NAFLD was present in 59.6%, borderline NASH in 14.2% and definite NASH in 6.4%. Stage 1 fibrosis was present
in 15.6% and stage 2 in 2.8%; 1 subject had stage 3 and none had cirrhosis. Compared 3-MA clinical trial to subjects with Not-NAFLD and with NAFLDNot NASH, more subjects with borderline/definite NASH were male and had diabetes and hypertension. Serum ALT, AST, HOMa-IR, and triglyceride levels were also higher. Pre-operative weight loss >5% occurred in 11% of subjects but did not vary by disease grade. Conclusions: The presence of NASH in a multicenter cohort of severely obese adolescents undergoing WLS was associated with male gender and higher cardiometabolic risk. While NAFLD was common, prevalence of advanced fibrotic NASH was low. This may reflect younger age, demographic or referral patterns, or biological factors specific to severe obesity and merits further study. Characteristics and significant determinants of liver histology Not-NAFLD (n=57) NAFLD-Not NASH (n=55) Borderline/Definite NASH (n=29) NAS=NAFLD activity score Disclosures: Marc Michalsky – Grant/Research
Support: Allergan Health, Irvine CA Thomas H. Inge – Grant/Research Support: Ethicon The following people U0126 in vitro have nothing to disclose: Stavra A. Xanthakos, Tawny P. Wilson, David E. Kleiner, Todd M. Jenkins, Reena Mourya, Mary L. Brandt, Carroll M. Harmon, Michael A. Helmrath, Anita P. Courcoulas, Meg H. Zeller Background & Aims: Nonalcoholic fatty liver disease (NAFLD) is closely related to metabolic syndrome and obesity which are associated with an increased risk of various malignancies.
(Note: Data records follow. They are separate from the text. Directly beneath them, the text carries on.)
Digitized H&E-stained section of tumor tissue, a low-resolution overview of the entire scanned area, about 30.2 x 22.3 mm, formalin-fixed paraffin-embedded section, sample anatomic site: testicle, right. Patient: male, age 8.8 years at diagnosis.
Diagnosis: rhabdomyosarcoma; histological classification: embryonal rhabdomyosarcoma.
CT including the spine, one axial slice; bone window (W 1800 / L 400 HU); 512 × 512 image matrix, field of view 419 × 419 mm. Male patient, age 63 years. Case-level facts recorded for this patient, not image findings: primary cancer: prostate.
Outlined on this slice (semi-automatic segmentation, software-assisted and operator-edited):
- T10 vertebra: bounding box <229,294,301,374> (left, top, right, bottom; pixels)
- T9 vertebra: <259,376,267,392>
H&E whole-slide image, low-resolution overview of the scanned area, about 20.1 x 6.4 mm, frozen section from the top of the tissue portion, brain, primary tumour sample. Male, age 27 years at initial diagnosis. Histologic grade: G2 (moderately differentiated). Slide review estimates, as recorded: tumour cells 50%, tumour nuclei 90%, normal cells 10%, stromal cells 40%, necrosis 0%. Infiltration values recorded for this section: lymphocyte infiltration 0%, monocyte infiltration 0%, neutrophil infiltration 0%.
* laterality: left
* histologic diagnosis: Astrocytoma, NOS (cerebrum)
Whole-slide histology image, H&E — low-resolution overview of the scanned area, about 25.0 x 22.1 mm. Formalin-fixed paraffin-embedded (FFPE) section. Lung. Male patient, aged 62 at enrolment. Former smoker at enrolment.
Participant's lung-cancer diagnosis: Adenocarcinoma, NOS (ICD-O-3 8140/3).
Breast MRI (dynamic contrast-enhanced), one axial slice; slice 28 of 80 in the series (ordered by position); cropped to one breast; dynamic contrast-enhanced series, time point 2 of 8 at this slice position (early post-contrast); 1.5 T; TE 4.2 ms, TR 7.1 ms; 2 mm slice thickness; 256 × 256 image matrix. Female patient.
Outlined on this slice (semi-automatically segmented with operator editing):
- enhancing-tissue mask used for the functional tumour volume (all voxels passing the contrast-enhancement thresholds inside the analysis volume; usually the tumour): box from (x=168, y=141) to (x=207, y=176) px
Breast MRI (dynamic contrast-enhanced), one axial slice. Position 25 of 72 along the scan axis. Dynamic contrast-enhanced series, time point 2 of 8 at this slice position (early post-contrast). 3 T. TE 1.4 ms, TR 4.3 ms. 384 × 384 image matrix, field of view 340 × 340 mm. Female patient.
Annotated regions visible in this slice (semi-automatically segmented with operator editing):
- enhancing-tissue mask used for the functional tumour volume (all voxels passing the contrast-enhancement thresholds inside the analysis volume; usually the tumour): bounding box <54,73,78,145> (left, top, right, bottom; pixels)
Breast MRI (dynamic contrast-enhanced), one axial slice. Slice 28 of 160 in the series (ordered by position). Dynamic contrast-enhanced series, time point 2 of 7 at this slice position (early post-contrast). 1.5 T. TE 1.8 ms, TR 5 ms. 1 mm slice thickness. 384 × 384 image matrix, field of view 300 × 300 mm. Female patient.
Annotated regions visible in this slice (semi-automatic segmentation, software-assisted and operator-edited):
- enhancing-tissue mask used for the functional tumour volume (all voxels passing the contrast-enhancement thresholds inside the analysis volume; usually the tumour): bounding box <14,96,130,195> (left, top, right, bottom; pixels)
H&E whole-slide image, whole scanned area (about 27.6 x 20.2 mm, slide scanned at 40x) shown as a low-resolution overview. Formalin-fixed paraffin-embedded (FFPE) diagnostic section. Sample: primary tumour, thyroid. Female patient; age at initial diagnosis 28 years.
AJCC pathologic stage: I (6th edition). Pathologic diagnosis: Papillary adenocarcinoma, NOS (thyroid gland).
In this study, we investigated the association between NAFLD and prostate cancer biochemical recurrence (BCR) after radical prostatectomy (RP). Methods: Consecutive prostate cancer patients who underwent RP between 2005 and 2008 at a single tertiary hospital in Korea were included in this study. The 上海皓元 presence of NAFLD, body mass index (BMI), pre-diagnostic prostate-specific antigen
(PSA), and histological findings including Gleason score were analyzed with regard to their associations with BCR. NAFLD was diagnosed based on clinical information and ultrasonography or unenhanced CT images. BCR-free survival rates were calculated using the Kaplan-Meier method. Results: A total of 222 patients were analyzed. During a median follow-up period of 54 (inter-quartile range, 44-65) months, 45 (20.3%) patients developed BCR. The presence of NAFLD was significantly associated to longer time-to-BCR (P=0.001 by log rank test), while BMI failed to show statistical significance (P=0.861). In multivariate analysis, the presence of NAFLD (hazard ratio [HR], 0.26; 95% confidence interval [CI], 0.11-0.61; P=0.002), pathological Gleason score (compared to <7, 7: HR, 2.92; 95% CI, 1.12-7.64; P=0.029, >7: HR, 6.64; 95% CI, 2.26-19.52; P=0.001), and positive surgical margin (HR, 2.17; 95% CI, 1.18-3.99; P=0.013) were independent predictive factors of BCR.